NEW YORK CITY-Organizations ranging from the Association of Foreign Investors in Real Estate to Deloitte have predicted it over the past several months, and now the data from Real Capital Analytics bear it out. Cross-border acquisitions in the US reached $10.1 billion over the past year, not including minority interests that foreign investors bought to the tune of $6.6 billion, RCA says. That’s a 138% gain over the year prior, although it’s only one-quarter of the volume seen at the market’s peak, according to RCA.
Not surprisingly, the lion’s share of volume is occurring in the major markets, led by the New York City metro area with $3.3 billion, or nearly one-third of the total, a figure that’s up nearly 600% year-over-year. The total doesn’t include the $485 million that Fosterlane Management, the institutional real estate arm of the Kuwait Investment Authority, is paying Hines to buy 750 Seventh Ave. in Midtown Manhattan. Houston-based Hines announced the deal late last week.
Lately, Canada has become the leading source of cross-border capital into the US, says RCA. Two Canadian firms top RCA’s list of the most active foreign buyers: Brookfield Asset Management and RioCan REIT, both headquartered in Toronto. Two institutional investors based in Toronto—CPP Investment Board and Manulife Financial Corp.—are in the top 10 on RCA’s roster. Combined, the four Canadian organizations accounted for $2.8 billion of the foreign investor volume over the past year.
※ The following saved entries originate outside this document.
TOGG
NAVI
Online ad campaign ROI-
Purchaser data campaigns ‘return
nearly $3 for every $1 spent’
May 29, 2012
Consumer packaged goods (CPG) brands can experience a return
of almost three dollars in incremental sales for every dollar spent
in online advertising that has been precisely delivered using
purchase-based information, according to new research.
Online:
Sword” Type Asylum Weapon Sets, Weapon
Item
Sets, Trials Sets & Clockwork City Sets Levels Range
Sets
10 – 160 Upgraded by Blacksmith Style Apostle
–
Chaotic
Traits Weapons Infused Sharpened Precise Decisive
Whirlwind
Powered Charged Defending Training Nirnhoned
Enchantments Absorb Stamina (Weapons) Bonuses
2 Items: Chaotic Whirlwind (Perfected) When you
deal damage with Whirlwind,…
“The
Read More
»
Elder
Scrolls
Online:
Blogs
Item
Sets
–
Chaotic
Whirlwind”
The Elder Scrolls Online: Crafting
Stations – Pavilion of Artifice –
Investment volume from the Americas is nearing pre-crisis levels, according to RCA. However, the firm’s special report issued last week, “Cross-Border Capital Flows into the US,” notes that Canadian and Latin American buyers have different orientations. While it’s pension funds and public companies leading the way from Canada, buyers from south of the border tend to be high net worth individuals—in the case of Mexico’s Carlos Slim Helu, perhaps the world’s highest net worth individual with a fortune that Forbes magazine has estimated at $74 billion. What they have in common is a view of US commercial real estate as a safe haven for their capital.
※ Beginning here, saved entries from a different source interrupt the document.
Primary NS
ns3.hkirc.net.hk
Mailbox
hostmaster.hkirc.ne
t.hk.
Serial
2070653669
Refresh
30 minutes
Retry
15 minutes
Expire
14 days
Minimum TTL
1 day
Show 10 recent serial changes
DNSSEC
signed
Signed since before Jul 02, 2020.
RCA reports that “a host of first-time buyers from Asia” has been recorded over the past year as investors from this region comprise one of the fastest growing sources of capital. They include the Korea Teachers Credit Union and China’s Shenzhen New World Group. Although direct US property purchases by Asian investors tracked over the past year total about $1.5 billion, RCA points out that the figure “may be just the tip of an iceberg.” Chinese equity capital in particular is difficult to track, RCA says.
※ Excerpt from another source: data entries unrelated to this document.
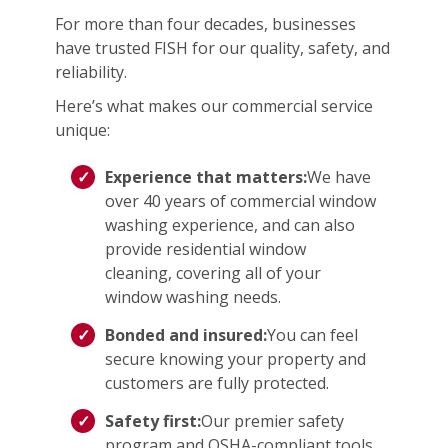
For more than four decades, businesses
have trusted FISH for our quality, safety, and
reliability.
Here’s what makes our commercial service
unique:
Experience that matters:
We have
over 40 years of commercial window
washing experience, and can also
provide residential window
cleaning, covering all of your
window washing needs.
Bonded and insured:
You can feel
secure knowing your property and
customers are fully protected.
Safety first:
Our premier safety
program and OSHA-compliant tools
Office sales, particularly CBD assets, accounted for over half of cross-border acquisitions in the past year at $5.4 billion. However, retail’s YOY increase was the biggest among the major food groups, at 277%. An even larger YOY jump was recorded for development sites, which shot up 1181% from the year prior, according to RCA. However, with cross-border investments of just $103 million over the past year, the increase occurs within the context of a very small base.